Self-employed arts workers face extra £1k in tax-related fees
Self-employed people working in the entertainment industry face paying more than £1,000 extra per year in tax return fees, as part of government reforms that have been described as a “bureaucratic nightmare”.
Entertainment unions Equity and BECTU have raised concerns about the government’s proposed Making Tax Digital reforms, calling for the sector to be exempted from requirements due to the nature of the work.
The reforms would cover all businesses with a turnover of more than £10,000, including self-employed individuals, and have been proposed in order to create a “transparent tax system fit for the digital age”.
The plans include quarterly data submissions, with year-end tax payments, as opposed to the current filing requirements, which are annual. There are also proposals to allow income tax to be paid on a pay-as-you-go basis.
The reforms would include using approved software to upload information, such as receipts, to a personal account online. It is currently unclear what the cost to individual taxpayers will be, however HM Revenue and Customs said it had committed to making software free for the smallest businesses.
Equity tax and welfare rights organiser Alan Lean said he had “major concerns” about how manageable the HMRC plans would be for individuals working in the entertainment industry.
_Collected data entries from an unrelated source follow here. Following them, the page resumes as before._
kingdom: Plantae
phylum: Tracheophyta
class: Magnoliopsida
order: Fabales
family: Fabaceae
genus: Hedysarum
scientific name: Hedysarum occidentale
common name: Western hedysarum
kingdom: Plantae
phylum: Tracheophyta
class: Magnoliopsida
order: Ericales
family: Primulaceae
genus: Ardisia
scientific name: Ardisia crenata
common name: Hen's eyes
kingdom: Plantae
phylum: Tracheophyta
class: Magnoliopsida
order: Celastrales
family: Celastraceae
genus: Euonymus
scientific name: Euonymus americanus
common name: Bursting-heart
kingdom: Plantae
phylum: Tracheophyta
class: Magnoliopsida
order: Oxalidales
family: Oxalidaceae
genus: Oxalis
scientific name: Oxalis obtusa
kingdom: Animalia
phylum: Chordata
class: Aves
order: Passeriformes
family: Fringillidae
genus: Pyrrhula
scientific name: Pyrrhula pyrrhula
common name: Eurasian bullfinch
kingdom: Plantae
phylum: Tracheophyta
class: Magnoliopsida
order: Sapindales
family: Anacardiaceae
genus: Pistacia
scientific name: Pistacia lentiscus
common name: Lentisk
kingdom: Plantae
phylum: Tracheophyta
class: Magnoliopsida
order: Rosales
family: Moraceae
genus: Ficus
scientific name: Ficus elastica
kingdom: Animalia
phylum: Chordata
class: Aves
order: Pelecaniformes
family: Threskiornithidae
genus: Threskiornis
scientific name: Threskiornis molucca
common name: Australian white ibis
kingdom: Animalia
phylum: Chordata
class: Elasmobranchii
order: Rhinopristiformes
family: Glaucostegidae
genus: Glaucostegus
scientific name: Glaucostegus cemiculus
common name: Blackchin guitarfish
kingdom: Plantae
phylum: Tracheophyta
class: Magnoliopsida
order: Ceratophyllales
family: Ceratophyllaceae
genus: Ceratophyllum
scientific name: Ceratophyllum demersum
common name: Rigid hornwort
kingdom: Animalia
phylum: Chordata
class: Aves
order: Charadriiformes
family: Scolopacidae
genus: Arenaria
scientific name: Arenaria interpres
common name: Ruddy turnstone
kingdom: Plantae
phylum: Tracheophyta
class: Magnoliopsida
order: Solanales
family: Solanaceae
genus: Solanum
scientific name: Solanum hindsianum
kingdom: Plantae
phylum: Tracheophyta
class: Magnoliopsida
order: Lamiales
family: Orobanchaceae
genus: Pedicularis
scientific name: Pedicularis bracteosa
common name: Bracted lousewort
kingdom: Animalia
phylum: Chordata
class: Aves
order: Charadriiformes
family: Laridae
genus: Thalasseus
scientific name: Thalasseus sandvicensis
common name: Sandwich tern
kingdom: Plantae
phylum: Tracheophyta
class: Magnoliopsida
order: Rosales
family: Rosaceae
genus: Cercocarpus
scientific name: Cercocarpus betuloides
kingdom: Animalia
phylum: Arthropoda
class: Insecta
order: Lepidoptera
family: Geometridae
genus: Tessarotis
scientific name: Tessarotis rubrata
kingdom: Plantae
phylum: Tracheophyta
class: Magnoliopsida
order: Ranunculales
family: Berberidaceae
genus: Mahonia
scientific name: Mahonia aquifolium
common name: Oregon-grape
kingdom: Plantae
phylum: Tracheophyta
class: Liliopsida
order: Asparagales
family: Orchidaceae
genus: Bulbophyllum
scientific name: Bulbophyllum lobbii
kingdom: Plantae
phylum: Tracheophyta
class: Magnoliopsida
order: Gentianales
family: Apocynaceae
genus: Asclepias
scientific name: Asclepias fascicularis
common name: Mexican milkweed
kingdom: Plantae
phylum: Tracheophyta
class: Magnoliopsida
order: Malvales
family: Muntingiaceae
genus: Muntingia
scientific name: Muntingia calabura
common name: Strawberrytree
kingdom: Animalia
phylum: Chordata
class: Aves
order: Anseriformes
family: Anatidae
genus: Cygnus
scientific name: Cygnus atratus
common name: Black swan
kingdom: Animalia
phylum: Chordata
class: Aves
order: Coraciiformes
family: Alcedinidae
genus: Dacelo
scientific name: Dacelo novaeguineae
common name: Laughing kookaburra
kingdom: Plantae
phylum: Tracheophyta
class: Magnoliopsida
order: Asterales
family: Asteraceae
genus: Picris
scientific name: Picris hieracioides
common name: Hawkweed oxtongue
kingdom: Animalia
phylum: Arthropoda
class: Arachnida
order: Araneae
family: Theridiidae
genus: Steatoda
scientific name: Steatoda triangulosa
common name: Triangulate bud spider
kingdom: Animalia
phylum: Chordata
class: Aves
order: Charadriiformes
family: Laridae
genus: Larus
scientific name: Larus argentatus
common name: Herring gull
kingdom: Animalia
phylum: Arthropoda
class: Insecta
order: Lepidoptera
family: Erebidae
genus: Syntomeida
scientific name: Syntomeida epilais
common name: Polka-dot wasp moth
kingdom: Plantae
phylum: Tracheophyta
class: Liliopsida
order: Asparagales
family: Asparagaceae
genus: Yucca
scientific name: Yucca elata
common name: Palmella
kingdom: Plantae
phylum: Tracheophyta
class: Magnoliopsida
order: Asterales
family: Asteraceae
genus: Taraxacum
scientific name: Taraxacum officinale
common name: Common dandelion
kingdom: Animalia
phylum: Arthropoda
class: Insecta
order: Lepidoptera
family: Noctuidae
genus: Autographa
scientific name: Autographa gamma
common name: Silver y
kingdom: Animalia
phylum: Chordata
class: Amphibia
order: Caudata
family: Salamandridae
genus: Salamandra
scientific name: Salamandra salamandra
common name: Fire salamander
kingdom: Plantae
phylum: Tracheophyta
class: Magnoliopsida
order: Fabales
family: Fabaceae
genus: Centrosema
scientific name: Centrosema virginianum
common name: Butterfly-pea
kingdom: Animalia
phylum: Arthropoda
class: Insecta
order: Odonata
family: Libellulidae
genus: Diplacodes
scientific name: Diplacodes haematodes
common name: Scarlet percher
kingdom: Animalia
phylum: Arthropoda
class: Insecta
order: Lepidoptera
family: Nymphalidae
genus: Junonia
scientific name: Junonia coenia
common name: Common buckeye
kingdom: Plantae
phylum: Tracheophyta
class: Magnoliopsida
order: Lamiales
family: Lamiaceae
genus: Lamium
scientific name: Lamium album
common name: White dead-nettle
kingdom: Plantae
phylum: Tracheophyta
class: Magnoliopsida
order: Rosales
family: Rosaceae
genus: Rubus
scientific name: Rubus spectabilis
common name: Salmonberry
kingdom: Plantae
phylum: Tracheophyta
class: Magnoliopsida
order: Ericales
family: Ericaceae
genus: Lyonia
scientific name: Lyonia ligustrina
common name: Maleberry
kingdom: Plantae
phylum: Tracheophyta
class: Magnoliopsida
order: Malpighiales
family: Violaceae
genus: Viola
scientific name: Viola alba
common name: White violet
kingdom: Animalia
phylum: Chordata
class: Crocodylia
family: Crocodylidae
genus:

He added that it had the potential to be a “massive burden” on members, highlighting both the increased time that will need to be spent on tax administration and the potentially higher cost, if accountants were needed four times a year.
It is estimated by accountants that the impact on the average self-employed person in the industry could be about £1,250 per year – based on costs of current software and competitive tax administration.
Lean said the plans would be “completely impractical” for performers or theatre professionals working on tour or away from home, who might not have access to a reliable internet connection.
He said that in the long-term, it could allow taxpayers to have increased information about their data, and that costs could be spread by a pay-as-you-go system.
He added that Equity was having positive dialogue with HMRC about the issues facing its members, but said the union thought the entertainment sector should be exempted “because of the way it operates, often on short-term contracts… and the fact that [individuals] might not know with more than a few days’ notice that they’re going to be away”.
BECTU research officer Tony Lennon told The Stage that the digital tax reforms were “in principle a good idea”, but said: “In practice, this is going to be a bureaucratic nightmare for tens of thousands of self-employed freelancers in the entertainment sector.”
Both Lennon and Lean also expressed concern over HMRC’s proposed implementation timeline, which would see the changes come into force in April 2018, claiming it is too early for proper familiarisation with the regime.
Tax advisor Dave Morrison, from entertainment accountants Nyman Libson Paul, said the timescale was “ambitious”.
A spokesman for HMRC said it was aware of new apps that will cater for people with unusual working patterns, as in the entertainment industry.
He added that other areas being explored by the consultation process – which is now closed – included deferring implementation for the smallest businesses and looking at the threshold at which the requirements become mandatory.
“We are also consulting on proposals for a points-based penalty system that would apply financial penalties only after several filing obligations had not been met,” he said.